PESHAWAR: The Peshawar High Court (PHC) on Wednesday directed the federal government and the political agents of North Waziristan and South Waziristan to submit complete record of collateral damage to the tribal people in the US drone strikes to-date.


Heading a division bench, PHC Chief Justice Dost Muhammad Khan also directed Deputy Attorney General Muhammad Iqbal Mohmand and lawyers of the petitioners to study different aspects of drone attacks, particularly the international laws and conventions and likely violations to enable the court to pass an appropriate order in the cases against the drone strikes.


The bench also asked the government to submit duly attested copies of the parliamentary resolution against drone strikes, defence committee minutes on the issue and the Pakistan government protests to the US Embassy against the strikes.


During the hearing, no one including Assistant Political Agent (APA) North Waziristan, Muhammad Amin, Assistant Political Officer (APO) Hamidullah or the deputy attorney general produced record of collateral damage in the drone strikes in tribal regions, particularly in North Waziristan and South Waziristan.


Barrister Shahzad Akbar, Director Legal Foundation for Fundamental Rights (FFR) that filed two writ petitions against the drone strikes on behalf of the tribal victims, contended that he would highlight violations of international laws and conventions regarding the drone attacks at the next hearing.


He requested the court to direct the respondents to submit complete record of collateral damage in the strikes.
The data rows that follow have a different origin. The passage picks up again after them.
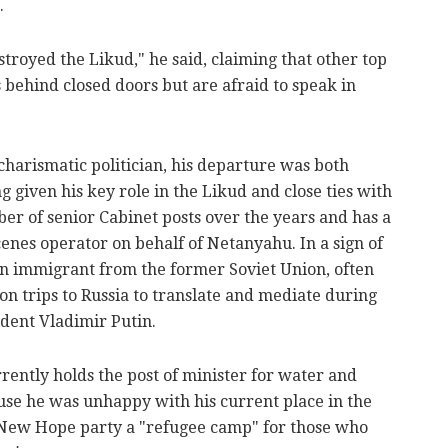
.
troyed the Likud," he said, claiming that other top
behind closed doors but are afraid to speak in
charismatic politician, his departure was both
 given his key role in the Likud and close ties with
er of senior Cabinet posts over the years and has a
enes operator on behalf of Netanyahu. In a sign of
 an immigrant from the former Soviet Union, often
n trips to Russia to translate and mediate during
ident Vladimir Putin.
rently holds the post of minister for water and
use he was unhappy with his current place in the
's New Hope party a "refugee camp" for those who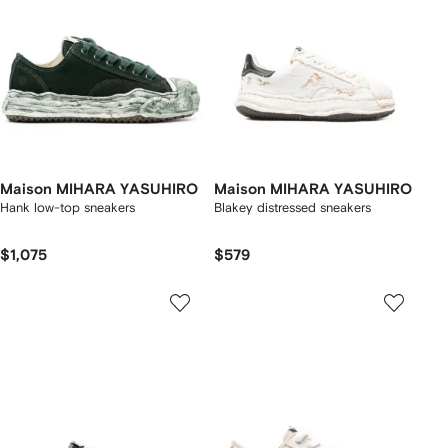
Maison MIHARA YASUHIRO
Maison MIHARA YASUHIRO
Hank low-top sneakers
Blakey distressed sneakers
$1,075
$579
During the previous hearing, the defence ministry had informed the court that there existed no verbal or written agreement between Islamabad and Washington on the US drone attacks inside Pakistan and therefore, the strikes violated the country’s sovereignty.
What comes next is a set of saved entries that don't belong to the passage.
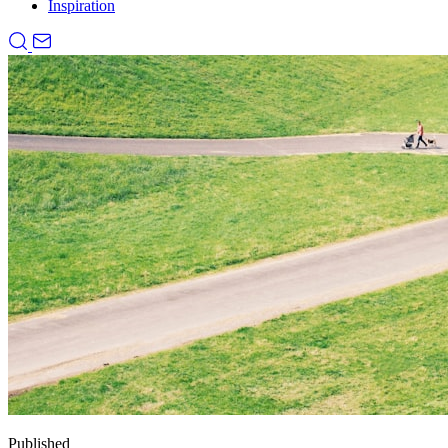
Inspiration
Published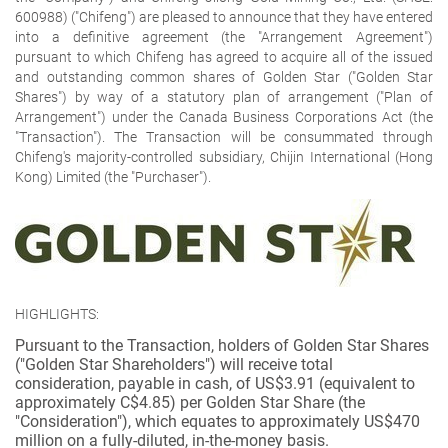
600988) ("Chifeng") are pleased to announce that they have entered
into a definitive agreement (the "Arrangement Agreement")
pursuant to which Chifeng has agreed to acquire all of the issued
and outstanding common shares of Golden Star ("Golden Star
Shares") by way of a statutory plan of arrangement ("Plan of
Arrangement") under the
Canada Business Corporations Act
(the
"Transaction"). The Transaction will be consummated through
Chifeng's majority-controlled subsidiary, Chijin International (Hong
Kong) Limited (the "Purchaser").
HIGHLIGHTS:
Pursuant to the Transaction, holders of Golden Star Shares
("Golden Star Shareholders") will receive total
consideration, payable in cash, of US$3.91 (equivalent to
approximately C$4.85) per Golden Star Share (the
"Consideration"), which equates to approximately US$470
million on a fully-diluted, in-the-money basis.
Deputy Attorney General Iqbal Mohmand told the bench that the Pakistani government had condemned drone attacks several times and a joint sitting of parliament had passed unanimous resolution against the strikes by the US pilotless aircraft but these have continued.
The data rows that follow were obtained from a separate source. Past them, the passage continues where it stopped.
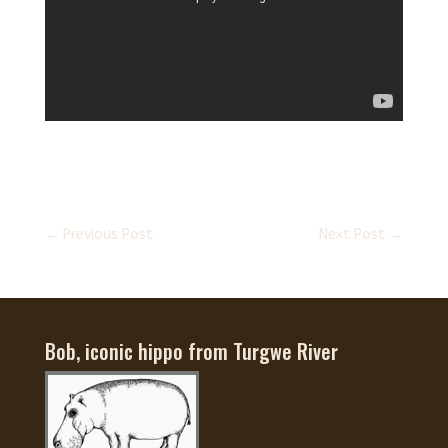
←
Previous Post
Next Post
→
Bob, iconic hippo from Turgwe River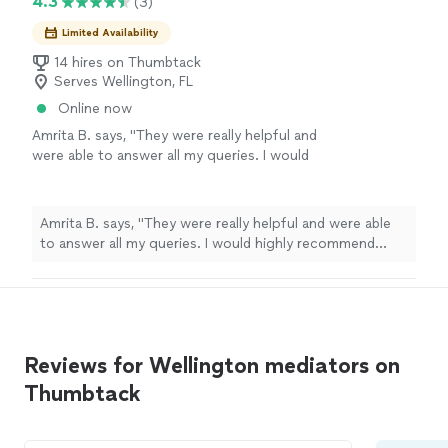
4.3
(3)
Limited Availability
14 hires on Thumbtack
Serves Wellington, FL
Online now
Amrita B. says, "They were really helpful and
were able to answer all my queries. I would
highly recommend them for any kind of
assistance."
See more
Amrita B. says, "They were really helpful and were able
to answer all my queries. I would highly recommend
them for any kind of assistance."
Reviews for Wellington mediators on
Thumbtack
The bench observed that apparently the US conducted drone attacks inside Pakistan in violation of international laws, including the Geneva Convention, and therefore, the UN should have taken notice of the strikes.


When the chief justice asked the deputy attorney general whether the government had approached any international forum to challenge these attacks, he replied in the negative saying the drone strikes had begun during the rule of General Pervez Musharraf.


PML-N lawyer FM Sabir and the Defence of Pakistan Council (DPC), Foundation for Fundamental Rights and others had filed the petitions.


FM Sabir in his petition requested the court to direct the government to immediately check drone strikes and these were against the collective will of 180 million Pakistan people, particularly those of North Waziristan and South Waziristan.